Together with Mikael Akke from Lund University and Kresten Lindorff-Larsen from the University of Copenhagen, Eike will investigate how proteins change from one structural state to another during the binding process of a ligand - a particularly challenging research question. Time-resolved serial crystallography will form one of the cornerstones of DynaPLIX, as will NMR spectroscopy and MD simulations. With these methods, the DynaPLIX researchers want to focus on protein dynamics and thus establish a new "integrative biomolecular dynamics" approach that will make it possible to answer difficult questions, such as how ligands bind to proteins. In this context ligands are simply all molecules that can bind to a protein of interest. These could simply be metabolites in the body, but of course also drug-molecules used to treat diseases. In this regard understanding the binding is of particular interest because it enables to design drugs that bind more efficiently.

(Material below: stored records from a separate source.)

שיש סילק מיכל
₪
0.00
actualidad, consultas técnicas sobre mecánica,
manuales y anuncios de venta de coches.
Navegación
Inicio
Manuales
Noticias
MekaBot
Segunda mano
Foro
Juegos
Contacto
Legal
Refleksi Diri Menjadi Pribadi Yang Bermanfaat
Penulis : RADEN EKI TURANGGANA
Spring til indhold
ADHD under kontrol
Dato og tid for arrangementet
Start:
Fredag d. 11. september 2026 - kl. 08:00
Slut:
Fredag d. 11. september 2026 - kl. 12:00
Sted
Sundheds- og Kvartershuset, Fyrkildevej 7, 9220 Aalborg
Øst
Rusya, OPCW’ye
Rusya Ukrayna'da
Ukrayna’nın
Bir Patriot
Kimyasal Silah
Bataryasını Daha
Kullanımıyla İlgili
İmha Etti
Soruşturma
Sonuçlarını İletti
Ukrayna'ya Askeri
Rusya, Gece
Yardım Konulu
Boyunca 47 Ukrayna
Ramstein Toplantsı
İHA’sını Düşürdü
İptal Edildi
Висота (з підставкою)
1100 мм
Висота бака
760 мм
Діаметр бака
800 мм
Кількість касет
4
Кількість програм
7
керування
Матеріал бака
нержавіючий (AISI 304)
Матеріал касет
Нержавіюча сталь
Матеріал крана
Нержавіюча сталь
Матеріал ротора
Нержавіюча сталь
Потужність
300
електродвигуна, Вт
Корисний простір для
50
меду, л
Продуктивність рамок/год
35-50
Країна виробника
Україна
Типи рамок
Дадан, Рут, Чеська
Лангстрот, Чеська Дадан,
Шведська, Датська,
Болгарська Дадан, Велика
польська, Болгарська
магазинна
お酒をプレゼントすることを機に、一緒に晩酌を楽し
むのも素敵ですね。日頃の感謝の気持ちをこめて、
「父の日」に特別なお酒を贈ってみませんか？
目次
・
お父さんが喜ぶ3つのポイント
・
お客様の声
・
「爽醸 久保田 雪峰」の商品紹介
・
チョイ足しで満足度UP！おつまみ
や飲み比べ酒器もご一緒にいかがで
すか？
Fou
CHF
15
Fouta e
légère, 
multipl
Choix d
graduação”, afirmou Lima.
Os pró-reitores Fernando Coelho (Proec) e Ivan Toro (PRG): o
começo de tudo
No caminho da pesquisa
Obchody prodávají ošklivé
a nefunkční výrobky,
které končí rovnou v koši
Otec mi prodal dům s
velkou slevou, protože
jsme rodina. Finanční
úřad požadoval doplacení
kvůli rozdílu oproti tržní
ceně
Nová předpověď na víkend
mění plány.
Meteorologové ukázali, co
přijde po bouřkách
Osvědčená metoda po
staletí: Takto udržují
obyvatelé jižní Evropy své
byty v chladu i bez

“I am more than delighted that our team was awarded this prestigious research grant,” says Eike. “This question has puzzled many groups for years and clearly it cannot be answered by a single group alone. The ERC synergy grant lets us connect our respective methods and we hope that in combination they will become bigger than the sum of their parts. We all are confident that our joint approach will open up new avenues that can be applied to many other research questions as well.”
DynaPLIX stands for Dynamics of Protein–Ligand Interactions. The project is funded through an ERC Synergy Grant of EUR 8.7 million over a six-year period. The project participants are: Professor Mikael Akke at the Division of Biophysical Chemistry, Center for Molecular Protein Science, Department of Chemistry, Lund University; Professor Kresten Lindorff-Larsen at the Linderstrøm-Lang Centre for Protein Science, Department of Biology, University of Copenhagen; and Dr. Eike-Christian Schulz at the Center for Experimental Medicine, University Medical Center Hamburg-Eppendorf.
About ERC Synergy Grants
The European Research Council (ERC) promotes researcher-driven scientific work of the highest quality in all areas through extensive and long-term funding.
The ERC supports leading-edge research, multidisciplinary and interdisciplinary research projects and ground-breaking ideas in new and emerging areas.
ERC Synergy Grants are aimed at small teams of outstanding researchers who wish to collaborate on a joint research project.